**Problem to work on**. Copy out exactly the lines from the line containing "alarm clock [398,270,420,309]" to the end of the listing.

*** Opening of Data segment ***

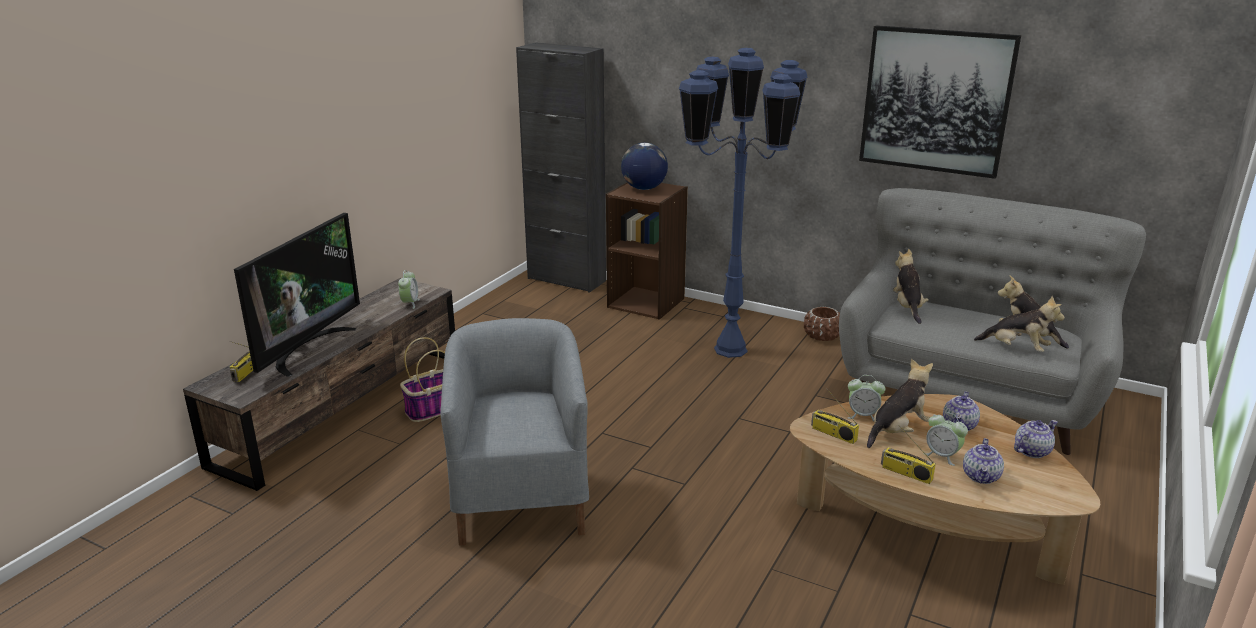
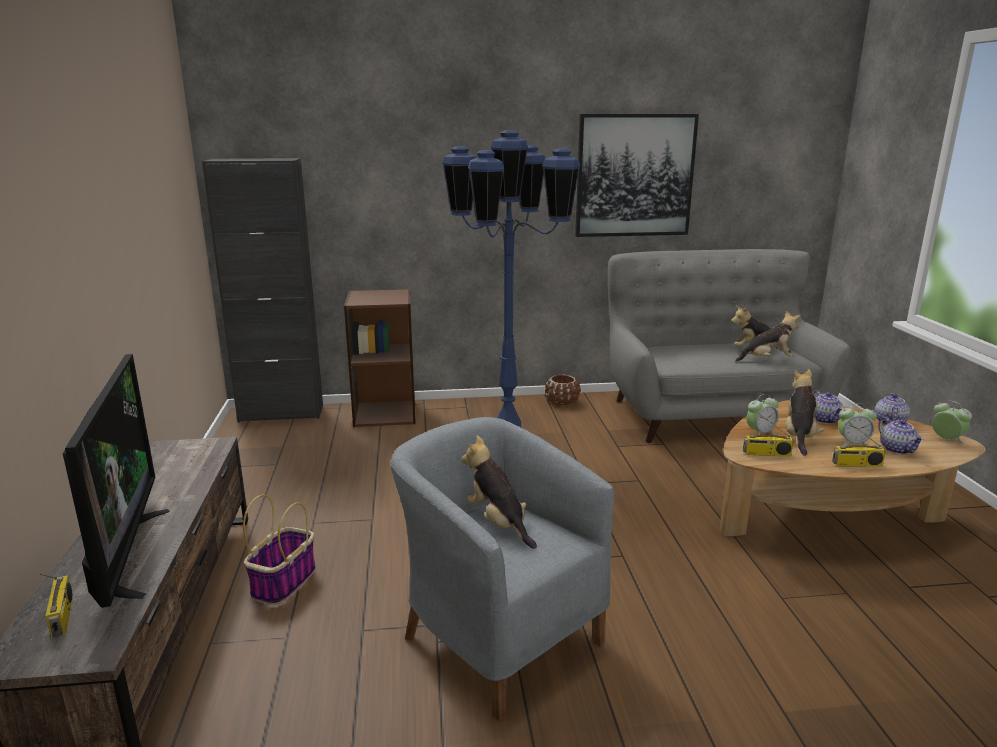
camera: 35 degrees left, 5 degrees down
alarm clock [398,270,420,309] -> alarm clock moved to [932,401,972,444]
globe [621,143,668,190] -> none
plush toy [893,249,928,324] -> plush toy moved to [461,435,537,549]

*** Close of Data segment ***

**Worked solution**.
alarm clock [398,270,420,309] -> alarm clock moved to [932,401,972,444]
globe [621,143,668,190] -> none
plush toy [893,249,928,324] -> plush toy moved to [461,435,537,549]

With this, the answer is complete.